» 読解文:
▼

今は様々な夫婦の形態が出来上がり、内縁関係の夫婦も以前に比べて多くなりました。
内縁とは、社会的には夫婦として生活しているにもかかわらず、婚姻の届出を出していないために法律上の夫婦ではない状態を指します。
事実上の夫婦であったとしても、法律上の夫婦ではないということで一般的な配偶者とは異なる待遇を受けることもあります。
ここでは、内縁の配偶者は法律上の配偶者と同じように保険に入ることができるのか、ということについてお話しします。
健康保険法第3条7
日本には、健康保険法という法律が存在します。
労働者や非扶養者の疾病や負傷、死亡や出産に関する医療保険について定めた法律であり、日本においては公的医療保険制度の中核をなしています。
この健康保険法第3条7には、「この法律において『非扶養者』とは、次に掲げる者をいう」「配偶者(届け出をしていないが、事実上婚姻関係と同様の事情にある者を含む」と書かれています。
つまり、法律上は内縁の配偶者であっても保険に入る事は可能です。
保険の手続きに必要なもの
しかし、法律で大丈夫ならば実際に大丈夫なのかというとそうではありません。
保険の手続きには住民票や当事者の戸籍謄本等、夫婦関係を証明する公的書類が必要になります。
そして、内縁の場合は住民票や戸籍謄本に記載がされません。
そして、書類で以って「確かに内縁である」という証明をすることもできません。
つまり、現実的には法律上の配偶者でない限り、健康保険の扶養に入る事はできないのです。
確かに、法律上は事実上の婚姻関係であるという証明ができないにもかかわらず、保険に入れてしまったら、偽装結婚などという詐欺問題も起こってくることでしょう。

▲

(保存された項目)

▼

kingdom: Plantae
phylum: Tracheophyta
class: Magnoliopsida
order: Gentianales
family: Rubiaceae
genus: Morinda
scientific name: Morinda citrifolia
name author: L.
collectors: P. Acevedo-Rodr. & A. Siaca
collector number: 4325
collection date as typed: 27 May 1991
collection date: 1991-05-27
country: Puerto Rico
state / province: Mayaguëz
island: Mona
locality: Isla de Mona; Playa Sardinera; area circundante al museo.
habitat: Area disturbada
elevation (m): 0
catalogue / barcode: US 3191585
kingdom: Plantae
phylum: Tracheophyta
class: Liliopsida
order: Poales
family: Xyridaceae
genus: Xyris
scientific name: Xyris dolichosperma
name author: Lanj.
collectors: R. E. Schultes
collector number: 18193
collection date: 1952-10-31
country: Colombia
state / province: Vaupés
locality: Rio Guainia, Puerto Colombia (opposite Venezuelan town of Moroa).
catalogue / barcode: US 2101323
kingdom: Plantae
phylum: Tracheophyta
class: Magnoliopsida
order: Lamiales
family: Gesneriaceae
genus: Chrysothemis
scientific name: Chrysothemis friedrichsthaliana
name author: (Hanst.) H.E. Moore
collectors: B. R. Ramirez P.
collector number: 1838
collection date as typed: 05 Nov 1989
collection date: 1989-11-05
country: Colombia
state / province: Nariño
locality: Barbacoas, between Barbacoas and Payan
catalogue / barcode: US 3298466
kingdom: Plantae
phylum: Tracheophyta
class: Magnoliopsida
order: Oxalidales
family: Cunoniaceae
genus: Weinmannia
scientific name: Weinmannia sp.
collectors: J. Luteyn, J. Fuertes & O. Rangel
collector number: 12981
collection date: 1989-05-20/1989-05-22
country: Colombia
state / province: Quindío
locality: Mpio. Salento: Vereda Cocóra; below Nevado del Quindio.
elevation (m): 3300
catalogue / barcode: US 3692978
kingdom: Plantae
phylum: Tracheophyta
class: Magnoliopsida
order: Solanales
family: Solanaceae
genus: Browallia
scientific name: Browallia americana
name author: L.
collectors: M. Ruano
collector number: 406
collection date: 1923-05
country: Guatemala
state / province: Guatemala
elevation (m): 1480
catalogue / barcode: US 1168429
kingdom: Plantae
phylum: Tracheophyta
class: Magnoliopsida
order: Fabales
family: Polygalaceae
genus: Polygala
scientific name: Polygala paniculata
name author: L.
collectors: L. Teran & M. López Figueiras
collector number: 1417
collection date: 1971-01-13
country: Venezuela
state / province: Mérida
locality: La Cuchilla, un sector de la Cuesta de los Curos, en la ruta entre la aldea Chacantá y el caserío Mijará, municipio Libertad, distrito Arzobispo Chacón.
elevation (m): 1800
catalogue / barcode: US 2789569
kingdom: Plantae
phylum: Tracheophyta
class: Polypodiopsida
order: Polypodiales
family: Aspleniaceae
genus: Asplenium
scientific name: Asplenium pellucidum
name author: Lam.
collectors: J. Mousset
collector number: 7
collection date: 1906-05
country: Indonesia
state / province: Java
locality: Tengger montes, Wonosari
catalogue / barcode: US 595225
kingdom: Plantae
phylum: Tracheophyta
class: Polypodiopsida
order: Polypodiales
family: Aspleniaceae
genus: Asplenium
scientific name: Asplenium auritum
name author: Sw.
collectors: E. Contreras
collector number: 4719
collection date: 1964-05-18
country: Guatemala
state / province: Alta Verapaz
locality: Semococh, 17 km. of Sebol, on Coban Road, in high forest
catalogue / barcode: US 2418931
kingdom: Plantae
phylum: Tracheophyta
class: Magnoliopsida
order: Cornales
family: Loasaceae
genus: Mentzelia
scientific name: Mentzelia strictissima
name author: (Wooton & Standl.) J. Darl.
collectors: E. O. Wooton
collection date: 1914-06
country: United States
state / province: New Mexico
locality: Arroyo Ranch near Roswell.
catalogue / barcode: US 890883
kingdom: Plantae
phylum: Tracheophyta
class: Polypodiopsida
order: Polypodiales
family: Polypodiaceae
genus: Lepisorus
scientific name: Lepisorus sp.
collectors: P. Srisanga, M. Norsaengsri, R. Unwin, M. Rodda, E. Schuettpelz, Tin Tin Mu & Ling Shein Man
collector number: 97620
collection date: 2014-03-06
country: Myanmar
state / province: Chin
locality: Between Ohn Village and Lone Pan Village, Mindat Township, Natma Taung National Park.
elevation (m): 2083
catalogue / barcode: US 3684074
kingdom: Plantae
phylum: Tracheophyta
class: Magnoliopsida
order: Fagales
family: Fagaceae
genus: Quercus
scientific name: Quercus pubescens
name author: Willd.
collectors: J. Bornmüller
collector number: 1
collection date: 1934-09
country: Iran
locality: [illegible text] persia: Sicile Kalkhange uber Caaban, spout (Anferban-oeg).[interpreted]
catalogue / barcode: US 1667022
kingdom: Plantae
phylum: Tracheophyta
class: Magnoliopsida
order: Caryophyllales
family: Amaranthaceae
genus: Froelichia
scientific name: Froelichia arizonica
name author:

▲

» 作業課題 1:
内縁と健康保険の文章にある「内縁とは、社会的には夫婦として生活しているにもかかわらず、婚姻の届出を出していないために法律上の夫婦ではない状態を指します。」という一文を英語に訳しなさい。
» 作業課題 2:
内縁と健康保険の文章を、最後の文に続けて書き進めなさい。
一覧は本文とは別個の資料である。

» 課題解答 1:
A common-law marriage refers to a state in which a couple, although living socially as husband and wife, are not legally married because they have not filed a notification of marriage.

» 課題解答 2:
内縁関係とは
内縁関係とは一体何を以ってして事実上の婚姻関係と認められるのか、と疑問に感じる人もいるかもしれません。
まず、内縁関係とは籍を入れていないだけで結婚しているも同然の状態を指します。
両者に婚姻の意思があり、そして家計を共にしていることが基本条件です。
また、その他にもお互いの両親に会っている、結婚式を挙げているなど、一般的な法律上の夫婦がしていることと同じことをしている必要があります。
ただし、これらを証明することは困難ですし、法律上の制度が重要になる保険や税金の問題が絡んでくると、どれだけ内縁の条件を満たしていたとしても、配偶者とは認められないという背景があるのです。
まとめ
いかがでしょうか。
事実上の婚姻関係にあったとしても、法律上の婚姻関係にないと、同じ待遇を受ける事はできない場合があります。
確かに、例えば日本では一夫一婦制が定められていますが、内縁関係が行政上認められてしまえば、一夫一婦制さえも崩れてしまうかもしれません。
内縁関係には、まだまだ課題が多いのです。